(Data under study)
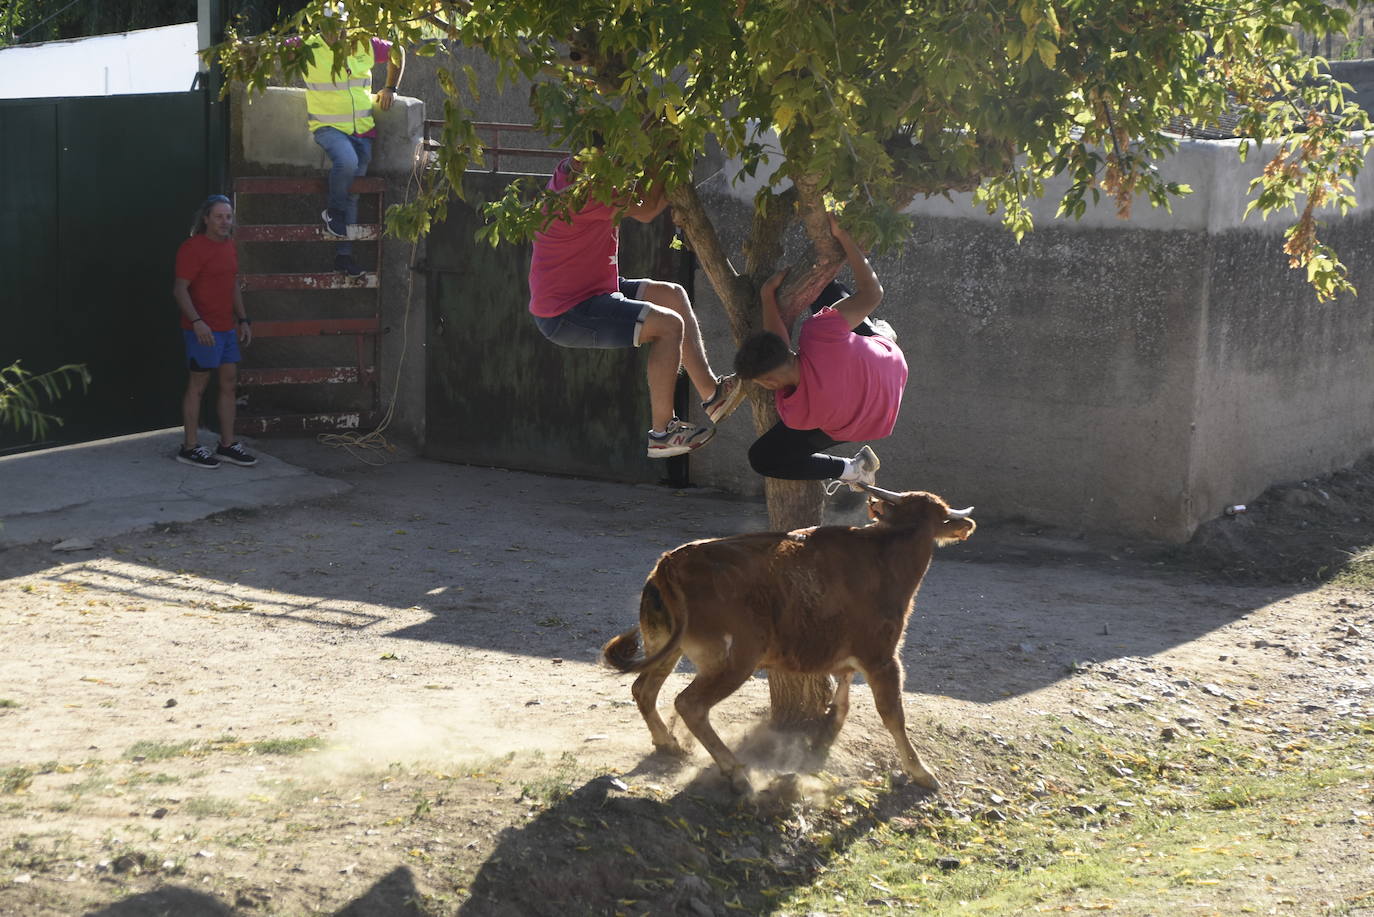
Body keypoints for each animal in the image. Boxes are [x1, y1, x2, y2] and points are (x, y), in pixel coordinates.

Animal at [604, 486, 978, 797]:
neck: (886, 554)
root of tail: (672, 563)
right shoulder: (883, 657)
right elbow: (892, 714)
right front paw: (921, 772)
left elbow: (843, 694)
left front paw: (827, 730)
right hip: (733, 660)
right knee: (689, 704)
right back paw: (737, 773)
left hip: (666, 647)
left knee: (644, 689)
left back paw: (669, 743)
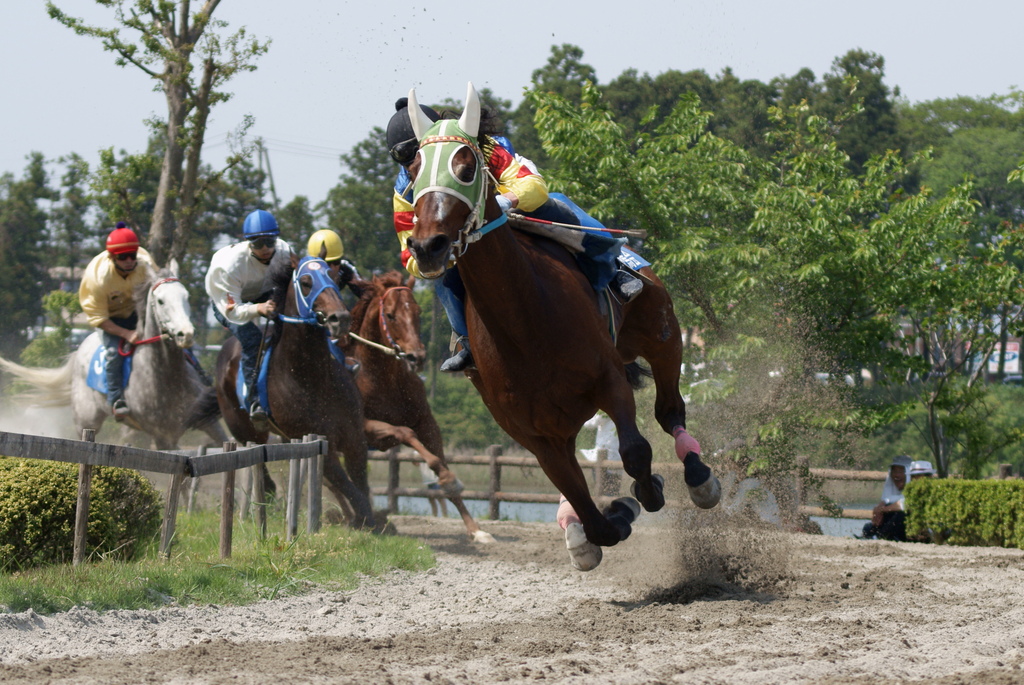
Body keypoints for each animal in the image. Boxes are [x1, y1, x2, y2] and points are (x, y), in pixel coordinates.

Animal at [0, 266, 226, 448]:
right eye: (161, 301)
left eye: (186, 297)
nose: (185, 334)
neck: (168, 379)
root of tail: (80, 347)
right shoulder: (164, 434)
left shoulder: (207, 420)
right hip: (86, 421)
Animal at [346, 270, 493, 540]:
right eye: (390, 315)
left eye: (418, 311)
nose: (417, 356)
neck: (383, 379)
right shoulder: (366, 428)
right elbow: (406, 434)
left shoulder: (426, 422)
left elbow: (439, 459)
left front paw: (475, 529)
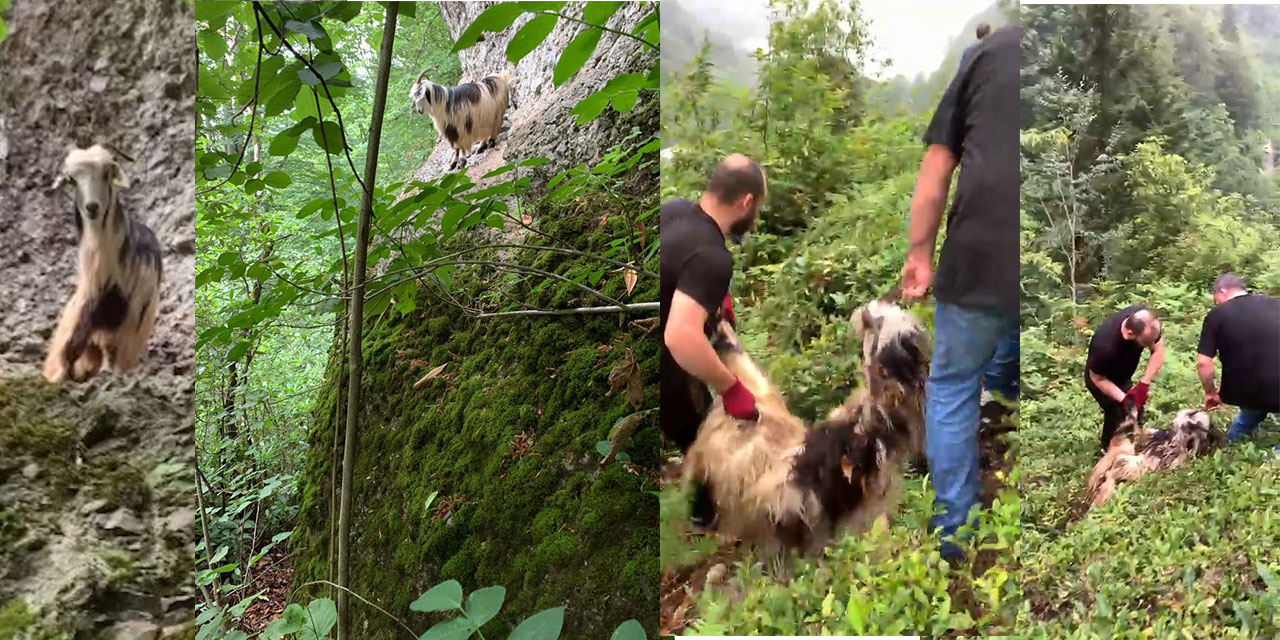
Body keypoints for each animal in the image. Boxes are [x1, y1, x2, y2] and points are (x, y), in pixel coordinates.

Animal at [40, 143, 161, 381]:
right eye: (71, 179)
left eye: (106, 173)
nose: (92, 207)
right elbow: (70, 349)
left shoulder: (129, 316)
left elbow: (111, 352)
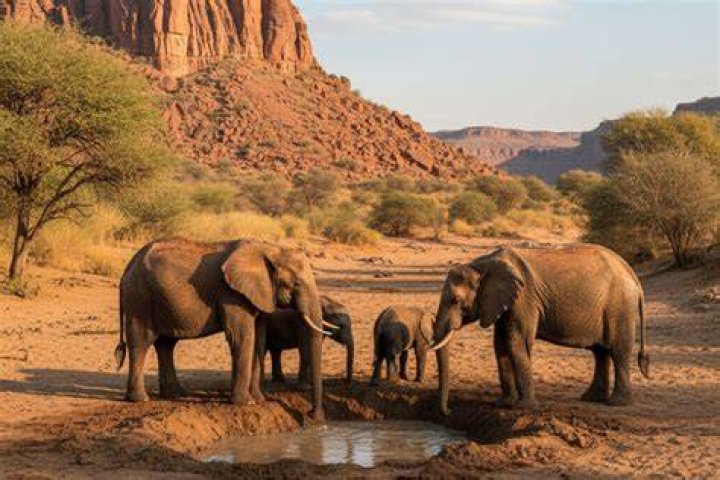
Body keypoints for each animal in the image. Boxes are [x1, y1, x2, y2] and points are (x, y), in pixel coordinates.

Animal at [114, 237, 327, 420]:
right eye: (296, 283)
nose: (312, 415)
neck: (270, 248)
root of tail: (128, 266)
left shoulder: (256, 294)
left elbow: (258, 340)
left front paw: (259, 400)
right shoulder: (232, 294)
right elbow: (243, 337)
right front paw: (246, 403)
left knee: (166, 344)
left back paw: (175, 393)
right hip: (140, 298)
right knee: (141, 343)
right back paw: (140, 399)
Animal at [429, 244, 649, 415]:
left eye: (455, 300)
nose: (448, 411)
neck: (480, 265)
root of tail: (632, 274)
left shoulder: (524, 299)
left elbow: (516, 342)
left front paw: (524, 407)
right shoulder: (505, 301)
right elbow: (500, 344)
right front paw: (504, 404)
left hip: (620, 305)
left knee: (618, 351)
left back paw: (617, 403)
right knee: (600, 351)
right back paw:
(End Data under study)
*Aim of the exercise:*
Using the records above, output an exact copy without any pictures.

*Answer section:*
Body keypoints for each animal in the image. Boxes are [x1, y1, x2, y2] and points are (x, y), in pixel coordinates.

Animal at [604, 486, 978, 797]:
neck: (886, 554)
root of tail: (672, 563)
right shoulder: (883, 657)
right elbow: (892, 714)
right front paw: (921, 772)
left elbow: (843, 694)
left front paw: (827, 730)
right hip: (733, 660)
right knee: (689, 704)
right back paw: (737, 773)
left hip: (666, 647)
left knee: (644, 689)
left back paw: (669, 743)
Body keypoints for each animal in the image. Boxes are [x1, y1, x2, y2] and points are (x, y), in pixel coordinates.

Animal at [0, 266, 226, 448]:
right eye: (161, 301)
left eye: (186, 297)
nose: (185, 334)
neck: (168, 379)
root of tail: (80, 347)
right shoulder: (164, 434)
left shoulder: (207, 420)
right hip: (86, 421)
Animal at [346, 270, 493, 540]:
right eye: (390, 315)
left eye: (418, 311)
nose: (417, 356)
neck: (383, 379)
right shoulder: (366, 428)
right elbow: (406, 434)
left shoulder: (426, 422)
left elbow: (439, 459)
left front paw: (475, 529)
Body keypoints for each animal in the image. Boxes are [x1, y1, x2, y2] and points are (x, y), in pixel coordinates.

Animal at [40, 143, 161, 381]:
right eye: (71, 179)
left eye: (106, 173)
nose: (92, 207)
right elbow: (70, 349)
left shoulder: (129, 316)
left elbow: (111, 352)
Body keypoints for each animal in the image. Boxes are [x1, y1, x2, y2] and points are (x, y), in pixel coordinates.

Animal at [114, 237, 327, 420]:
right eye: (296, 283)
nose: (312, 415)
neck: (270, 248)
root of tail: (128, 266)
left shoulder: (256, 294)
left elbow: (258, 340)
left front paw: (259, 400)
right shoulder: (232, 294)
right elbow: (243, 337)
right front paw: (246, 403)
left knee: (166, 344)
left back paw: (175, 393)
right hip: (140, 298)
right knee: (141, 343)
right back paw: (140, 399)
Animal at [429, 244, 649, 415]:
left eye: (455, 300)
nose: (448, 411)
neck: (480, 265)
root of tail: (632, 274)
left shoulder: (524, 299)
left elbow: (516, 342)
left front paw: (524, 407)
right shoulder: (505, 301)
right elbow: (500, 344)
right front paw: (504, 404)
left hip: (620, 305)
left knee: (618, 351)
left back paw: (617, 403)
right knee: (600, 351)
right back paw:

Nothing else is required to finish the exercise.